One picture in particular took his breath away with its beauty and vitality. He remained standing before it, a rock in the stream of people passing around him.

The canvas showed three figures in a sunlit landscape; they were in the foreground, but small, reduced by the immensity of the plain or desert before them. The sun was setting, and high above in the sky the first stars were beginning to glimmer. Langham found himself choked by it, near to tears. There was something elemental and yet original in its portrayal of humanity in a landscape. It spoke of optimism and eternity.
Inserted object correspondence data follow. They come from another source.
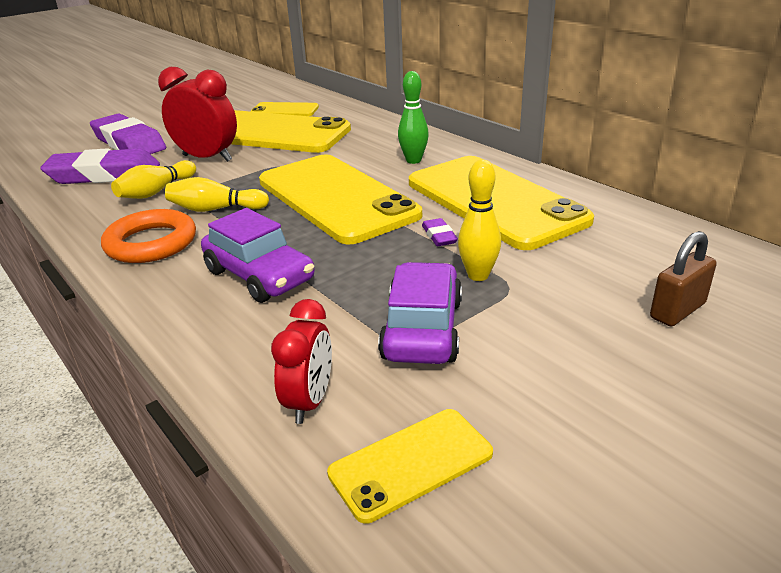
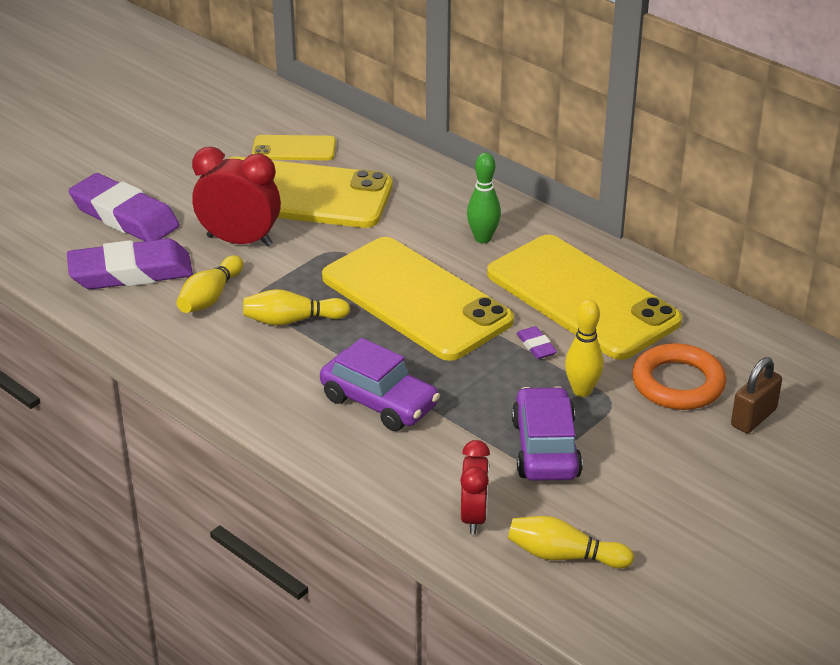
camera: 10 degrees left, 5 degrees up
(151, 243) = (249, 368): orange ring -> orange ring (678, 383)
(411, 463) = (564, 555): yellow phone -> yellow bowling pin

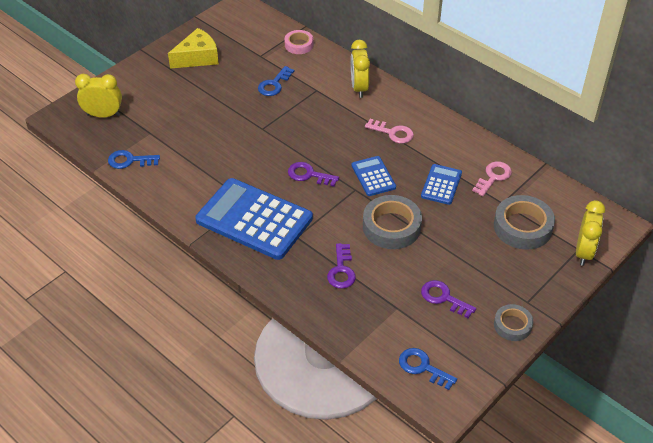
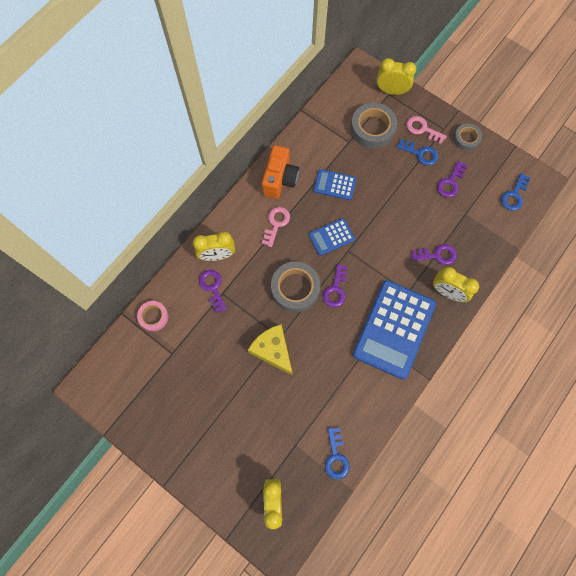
camera: 95 degrees left, 25 degrees up
(197, 57) = (177, 418): yellow cheese -> yellow cheese (273, 350)
(274, 84) = (216, 334): blue key -> blue key (420, 153)
(291, 274) = (447, 292): none -> yellow clock
(323, 83) = (212, 287): none -> purple key
(391, 227) = (386, 220): grey tape -> grey tape (295, 288)
(449, 139) = (280, 179): none -> orange camera
(493, 177) = (321, 147): pink key -> pink key (422, 129)

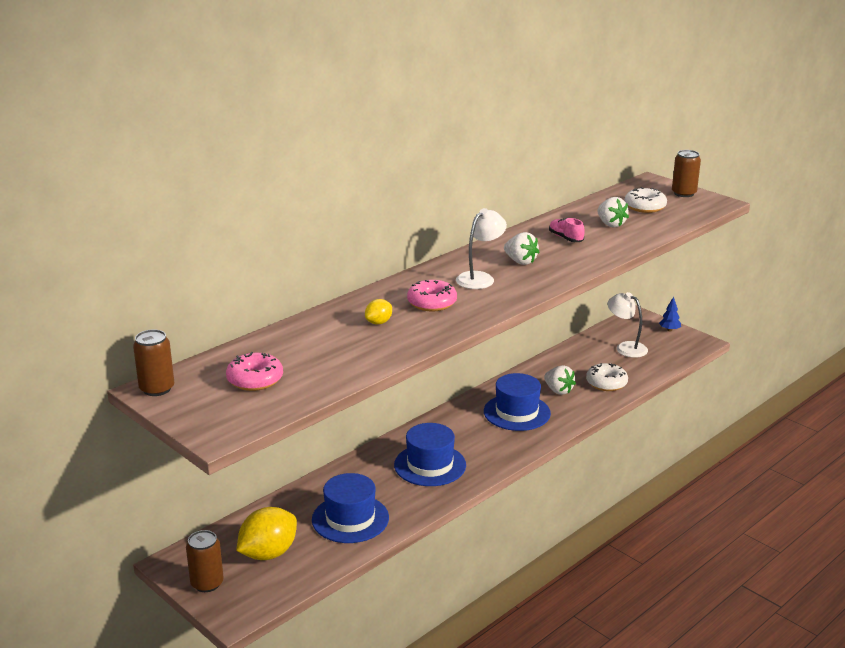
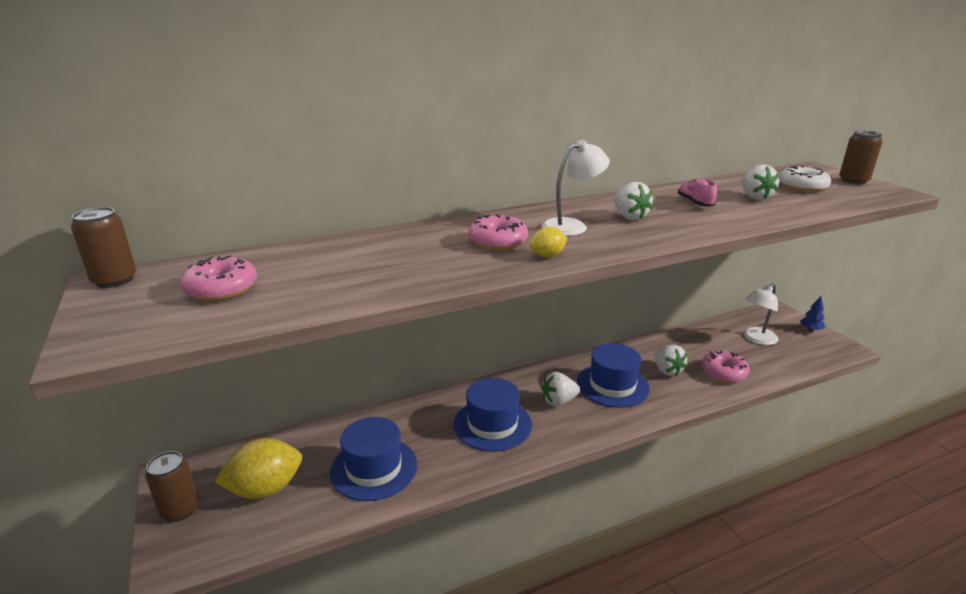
camera: 20 degrees right, 0 degrees up
(378, 322) = (421, 252): yellow lemon -> yellow lemon (547, 255)
(476, 435) = (558, 401): none -> white strawberry
(606, 383) = (723, 373): white donut -> pink donut
(626, 347) = (756, 339): white lamp -> white lamp turned 105 degrees counterclockwise

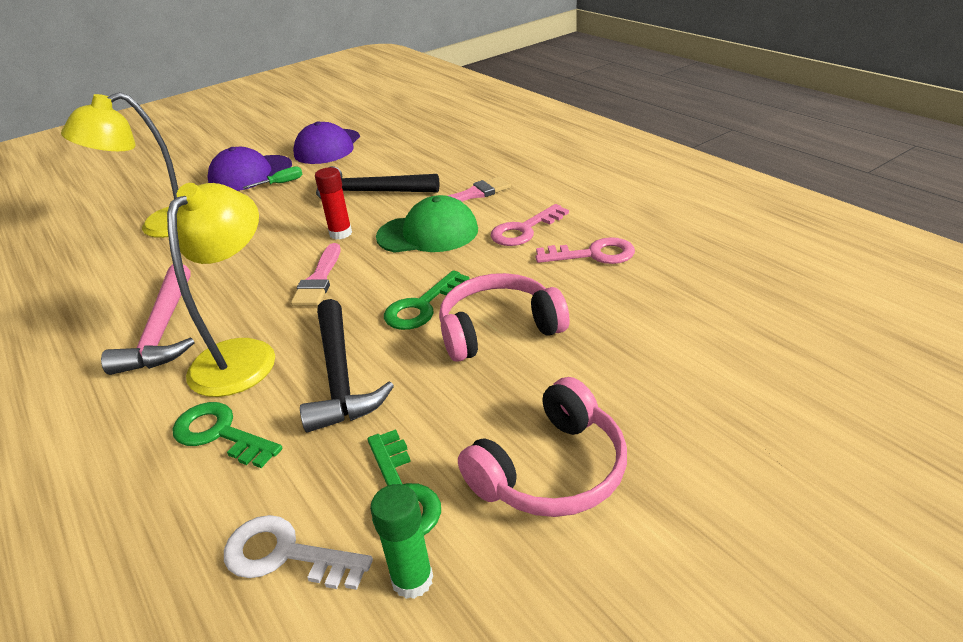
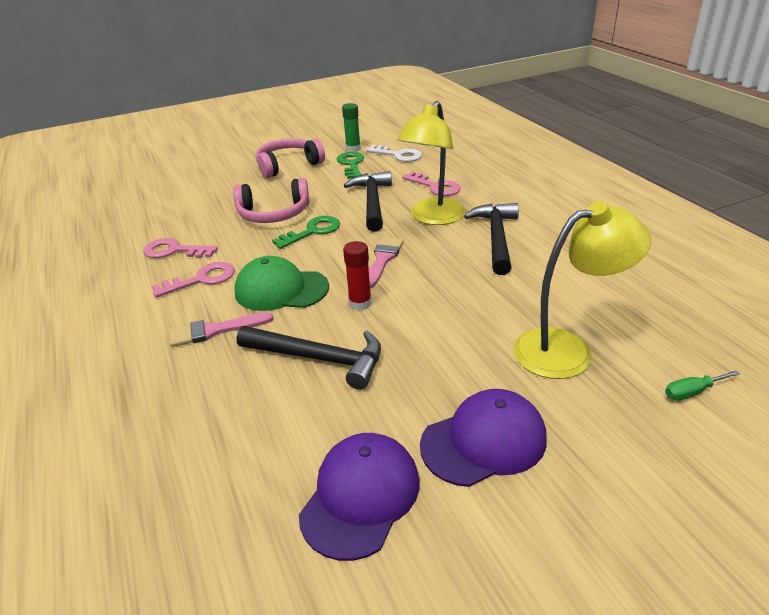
camera: 170 degrees left, 0 degrees up
(162, 331) = (496, 238): pink hammer -> black hammer
(220, 434) = (435, 187): green key -> pink key
(282, 183) = (430, 404): green screwdriver -> green screwdriver (692, 392)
He squinted at the tiny note beside the painting. It said simply:
Contemplating the Future
, acrylic on canvas, May 1999. Very recent, then.

“Do you like it?”

He turned. It was Caroline. She passed him a glass of wine. “I’m delighted you could come, Daniel. I’ve been talking to a few people, and they said they didn’t think you’d make it. Did you know you have a reputation as a recluse?”

He laughed. “Is that all? Recluse, misanthrope, all round miserable churl.”

She clapped her hands, delighted at his ironic self-appraisal.

Despite her animation, she looked drained. Her face was pale, her eyes tired. No doubt all the arrangement, the stress of the exhibition, had taken its toll.

She took his arm and escorted him around the show. “So, Mr Recluse, having you here is something of a coup.”

He laughed, again, and he couldn’t recall laughing twice in as many minutes for a long time. “I’m that much of a draw, am I?”

“Sequestering yourself away has increased public interest.”

“Something like the last dodo on Mauritius, hmm?”

“Now, I never said you were a dodo.”

“Feel like one sometimes,” he said, pausing to admire another vivid landscape.

“I do hope you like them.”

He turned to her. “Isn’t it wonderful when you come across work by a colleague, a fellow writer, artist, whatever, which you can be wholly enthusiastic about?” He gestured around the exhibition. “They’re not only beautiful and technically accomplished, they contain a life and an optimism that touches something in here,” he touched his chest. “They’re truly staggering.”

“I’m blushing.”

He smiled. “Sometimes, you come across accomplished work by someone in another field. You wish that you had their skill. It’s as if... you know your own discipline so well, its tricks and short-cuts, that you just want to start again in a field you know nothing about, so that you can perhaps achieve an innocence of vision... I’m babbling.”

“No, no,” she said, dragging on his arm. “I know what you mean. I felt like that when I discovered your books.”

He stopped walking and looked at her. “You never said you’d read them.”

“Well, you never asked.”

They had come full circle, and in a bid to change the subject, he gestured at the painting entitled,
Contemplating the Future
.

“My favourite.”

She was silent, regarding it, and when he looked at her he saw that her eyes were brimming with tears.

Someone called her name from across the hall, and she turned and replied in fluent Greek. “Damn, Daniel. I’m wanted. What are you doing later? Say, in an hour?”

“In an hour? Nothing planned.”

“Then I’ll meet you outside on the steps, okay? There’s a lovely, quiet bar by the harbour. We’ll have a sedate night-cap.”

“Sounds wonderful.”

She squeezed his arm and hurried away.

He watched her go, aware of the beating of his damnable, maddening heart, and then returned his attention to the paintings.

He picked up a pamphlet about the artist and her work, in both Greek and English. It told him little more than she had told him during their first meeting, but he did learn that she was born in 1960, had attended art college in Leeds, and had had an exhibition in New York. He would have to ask her about that.

So he could relax and take Caroline Platt at face value; she was not, it seemed, an investigative journalist - or anything else, for that matter. He wondered how he could have suspected her of being anything other than an attractive, warm-hearted human being?

He took another turn around the exhibition, finding new things to see in each painting. He would have to come here with Caroline when it was quieter, and she could talk him through the paintings at her leisure.